Blinking graphs For any simple graph $G$, assign its nodes a weight/bit of $0$ or $1$.
Call this a bit assignment for $G$.
Now, generate a new bit assignment as follows:
Each node $x$'s bit is replaced by $1$ if the sum of the bits of $x$'s
neighbors is odd, and $0$ if that sum is even.
For example, the $3$-cycle $K_3$ with bits $(1,0,0)$ goes to $(0,1,1)$ and then is stable:

          


The $3$-path starting with $(1,0,0)$ goes in three steps to $(0,0,0)$ and then
is stable:

          


Say that $G$ has a blinking assignment if there is a bit assignment that
flips to its complement in one step, and then returns to the original assigment,
forming a cycle of length two:

          


(If animated, the graph would "blink.")


Q. Which graphs have blinking assignments?

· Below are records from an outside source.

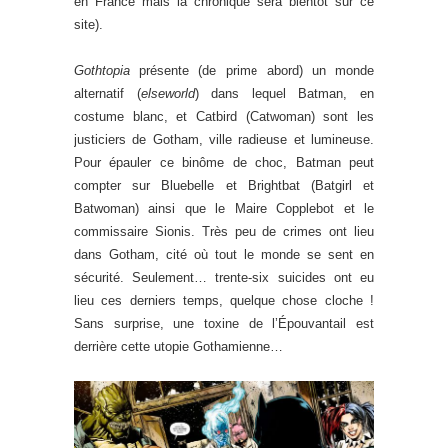
en France mais la chronique sera bientôt sur ce
site).
Gothtopia
présente (de prime abord) un monde
alternatif (
elseworld
) dans lequel Batman, en
costume blanc, et Catbird (Catwoman) sont les
justiciers de Gotham, ville radieuse et lumineuse.
Pour épauler ce binôme de choc, Batman peut
compter sur Bluebelle et Brightbat (Batgirl et
Batwoman) ainsi que le Maire Copplebot et le
commissaire Sionis. Très peu de crimes ont lieu
dans Gotham, cité où tout le monde se sent en
sécurité. Seulement… trente-six suicides ont eu
lieu ces derniers temps, quelque chose cloche !
Sans surprise, une toxine de l’Épouvantail est
derrière cette utopie Gothamienne…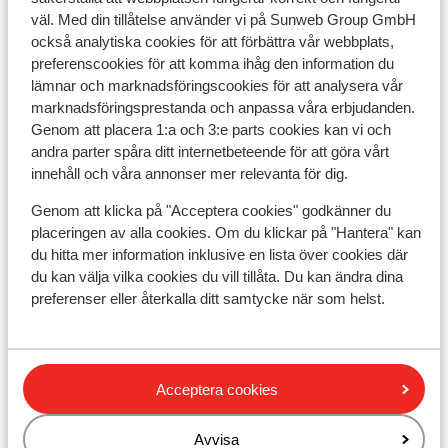
väl. Med din tillåtelse använder vi på Sunweb Group GmbH
också analytiska cookies för att förbättra vår webbplats,
preferenscookies för att komma ihåg den information du
lämnar och marknadsföringscookies för att analysera vår
marknadsföringsprestanda och anpassa våra erbjudanden.
Genom att placera 1:a och 3:e parts cookies kan vi och
andra parter spåra ditt internetbeteende för att göra vårt
innehåll och våra annonser mer relevanta för dig.
Genom att klicka på "Acceptera cookies" godkänner du
placeringen av alla cookies. Om du klickar på "Hantera" kan
Fantastisk
9.3
du hitta mer information inklusive en lista över cookies där
Résidence MGM Alexane
Ré
du kan välja vilka cookies du vill tillåta. Du kan ändra dina
Vi
Samoëns
Le Grand Massif
Frankrike
preferenser eller återkalla ditt samtycke när som helst.
Sam
Wellness
Privat skidbuss
B
Stora, lyxiga lägenheter
U
F
Acceptera cookies
pris per person från
Lör 3 Apr. - Lör 10 Apr.
Lör
8 478:-
Inga måltider
2
person
Inga
Avvisa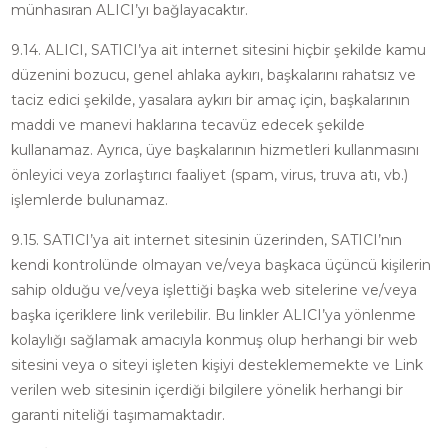
münhasıran ALICI’yı bağlayacaktır.
9.14. ALICI, SATICI’ya ait internet sitesini hiçbir şekilde kamu
düzenini bozucu, genel ahlaka aykırı, başkalarını rahatsız ve
taciz edici şekilde, yasalara aykırı bir amaç için, başkalarının
maddi ve manevi haklarına tecavüz edecek şekilde
kullanamaz. Ayrıca, üye başkalarının hizmetleri kullanmasını
önleyici veya zorlaştırıcı faaliyet (spam, virus, truva atı, vb.)
işlemlerde bulunamaz.
9.15. SATICI’ya ait internet sitesinin üzerinden, SATICI’nın
kendi kontrolünde olmayan ve/veya başkaca üçüncü kişilerin
sahip olduğu ve/veya işlettiği başka web sitelerine ve/veya
başka içeriklere link verilebilir. Bu linkler ALICI’ya yönlenme
kolaylığı sağlamak amacıyla konmuş olup herhangi bir web
sitesini veya o siteyi işleten kişiyi desteklememekte ve Link
verilen web sitesinin içerdiği bilgilere yönelik herhangi bir
garanti niteliği taşımamaktadır.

For example, $K_3$ has no blinking assignment,
but the star $S_k$ for $k$ odd does.
Many other questions could be asked (e.g., concerning longer cycles),
but I'll focus on the above for now.
Because the update rule is to replace a node's weight with the sum
of its neighbors' weights $\bmod 2$, it seems possible this process has been
studied for some $\mathbb{Z}_n$. If so, I would appreciate a pointer.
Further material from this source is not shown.